Saved data entries
--*--
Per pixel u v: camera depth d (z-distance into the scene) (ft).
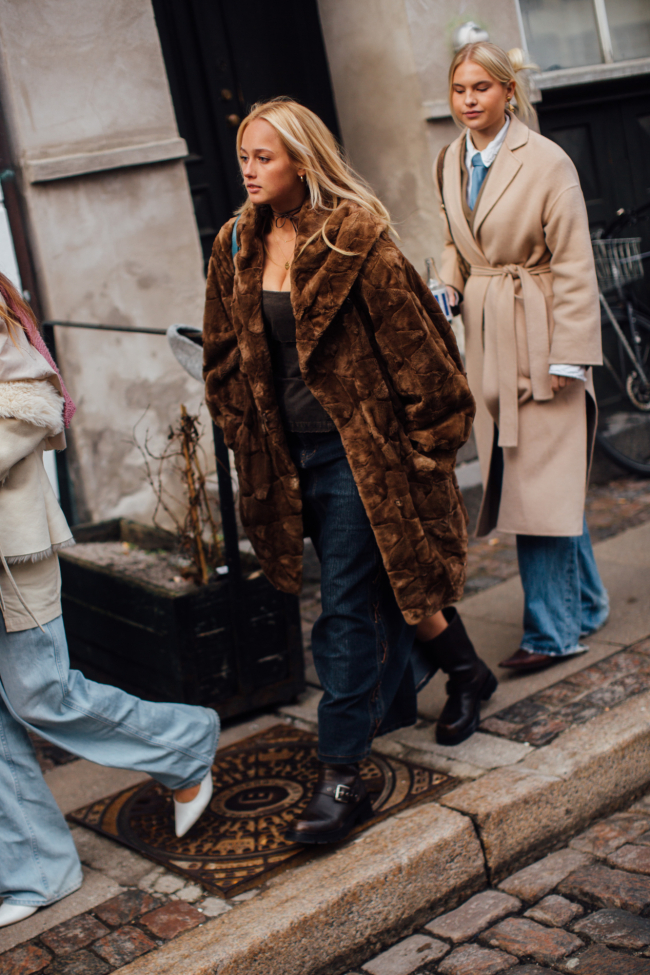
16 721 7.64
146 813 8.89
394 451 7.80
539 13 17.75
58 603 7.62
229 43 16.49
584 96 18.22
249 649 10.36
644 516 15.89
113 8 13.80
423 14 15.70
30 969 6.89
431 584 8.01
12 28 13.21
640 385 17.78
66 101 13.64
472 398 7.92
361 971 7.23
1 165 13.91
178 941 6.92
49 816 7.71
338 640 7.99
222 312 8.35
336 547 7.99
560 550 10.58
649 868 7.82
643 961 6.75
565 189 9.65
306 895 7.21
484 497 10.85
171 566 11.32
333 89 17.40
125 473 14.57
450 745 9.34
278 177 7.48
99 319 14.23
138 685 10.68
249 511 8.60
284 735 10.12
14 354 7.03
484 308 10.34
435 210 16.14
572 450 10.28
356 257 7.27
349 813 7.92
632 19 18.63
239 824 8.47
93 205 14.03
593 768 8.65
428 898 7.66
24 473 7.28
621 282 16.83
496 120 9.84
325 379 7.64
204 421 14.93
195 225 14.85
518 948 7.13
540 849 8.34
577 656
--*--
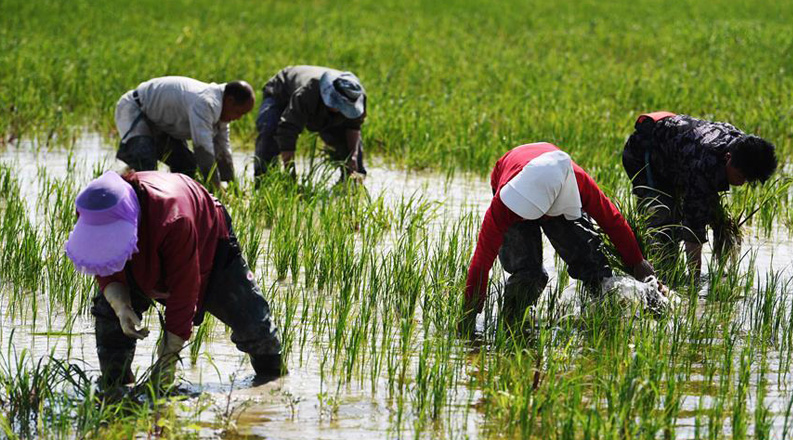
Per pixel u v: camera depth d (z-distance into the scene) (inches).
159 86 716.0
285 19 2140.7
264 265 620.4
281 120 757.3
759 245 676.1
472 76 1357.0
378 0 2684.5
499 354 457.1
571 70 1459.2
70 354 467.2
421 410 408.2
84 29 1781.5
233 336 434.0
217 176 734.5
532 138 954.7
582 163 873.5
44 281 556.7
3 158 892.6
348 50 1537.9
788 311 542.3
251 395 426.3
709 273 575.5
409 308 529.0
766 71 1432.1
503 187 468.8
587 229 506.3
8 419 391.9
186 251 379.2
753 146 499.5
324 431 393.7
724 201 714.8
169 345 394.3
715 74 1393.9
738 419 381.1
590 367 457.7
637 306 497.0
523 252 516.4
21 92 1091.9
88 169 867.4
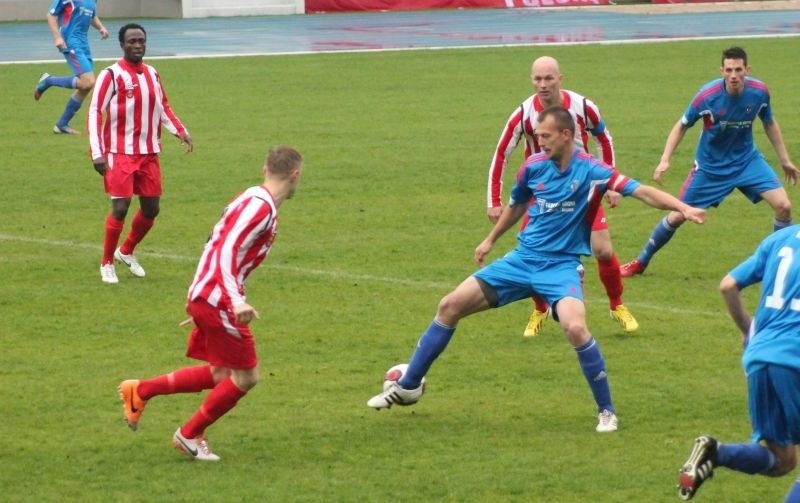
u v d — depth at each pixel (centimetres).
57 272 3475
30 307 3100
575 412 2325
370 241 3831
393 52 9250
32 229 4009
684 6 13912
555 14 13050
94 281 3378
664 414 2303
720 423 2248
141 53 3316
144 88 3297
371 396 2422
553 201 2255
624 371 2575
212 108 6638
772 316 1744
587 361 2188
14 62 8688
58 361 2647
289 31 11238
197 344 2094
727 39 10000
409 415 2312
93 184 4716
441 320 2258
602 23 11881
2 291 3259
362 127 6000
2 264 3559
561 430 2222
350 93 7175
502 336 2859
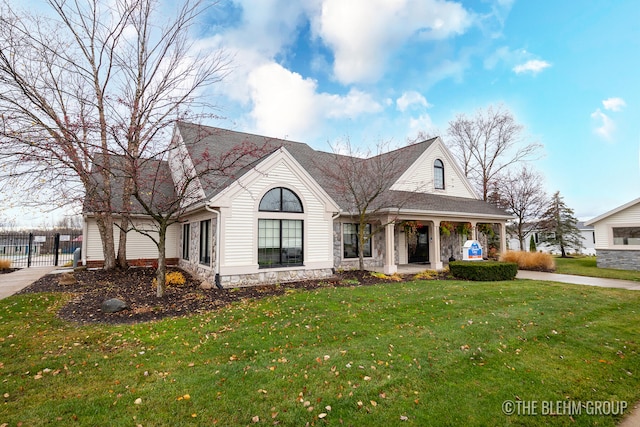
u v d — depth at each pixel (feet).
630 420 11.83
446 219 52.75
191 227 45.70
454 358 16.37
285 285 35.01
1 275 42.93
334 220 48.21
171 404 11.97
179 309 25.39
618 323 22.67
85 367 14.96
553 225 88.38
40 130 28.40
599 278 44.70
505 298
--*--
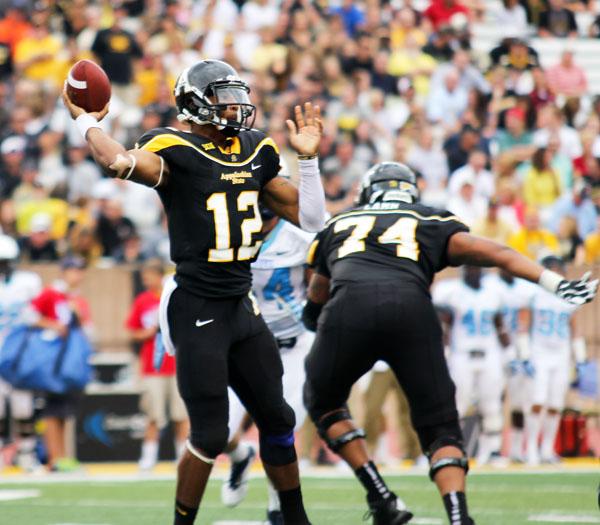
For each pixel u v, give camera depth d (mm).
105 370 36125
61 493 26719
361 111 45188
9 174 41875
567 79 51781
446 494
--*--
- Work instructions
Out of the data above, transcribe exactly and only the lines starting with the line that has "146 813 8.89" and going on through the line that has "572 450 10.28", both included.

- Worked solution
146 813 8.89
394 451 7.80
539 13 17.75
58 603 7.62
229 43 16.49
584 96 18.22
249 649 10.36
644 516 15.89
113 8 13.80
423 14 15.70
30 969 6.89
431 584 8.01
12 28 13.21
640 385 17.78
66 101 13.64
472 398 7.92
361 971 7.23
1 165 13.91
178 941 6.92
49 816 7.71
338 640 7.99
222 312 8.35
336 547 7.99
560 550 10.58
649 868 7.82
643 961 6.75
565 189 9.65
306 895 7.21
484 497 10.85
171 566 11.32
333 89 17.40
125 473 14.57
450 745 9.34
278 177 7.48
99 319 14.23
138 685 10.68
249 511 8.60
284 735 10.12
14 354 7.03
484 308 10.34
435 210 16.14
572 450 10.28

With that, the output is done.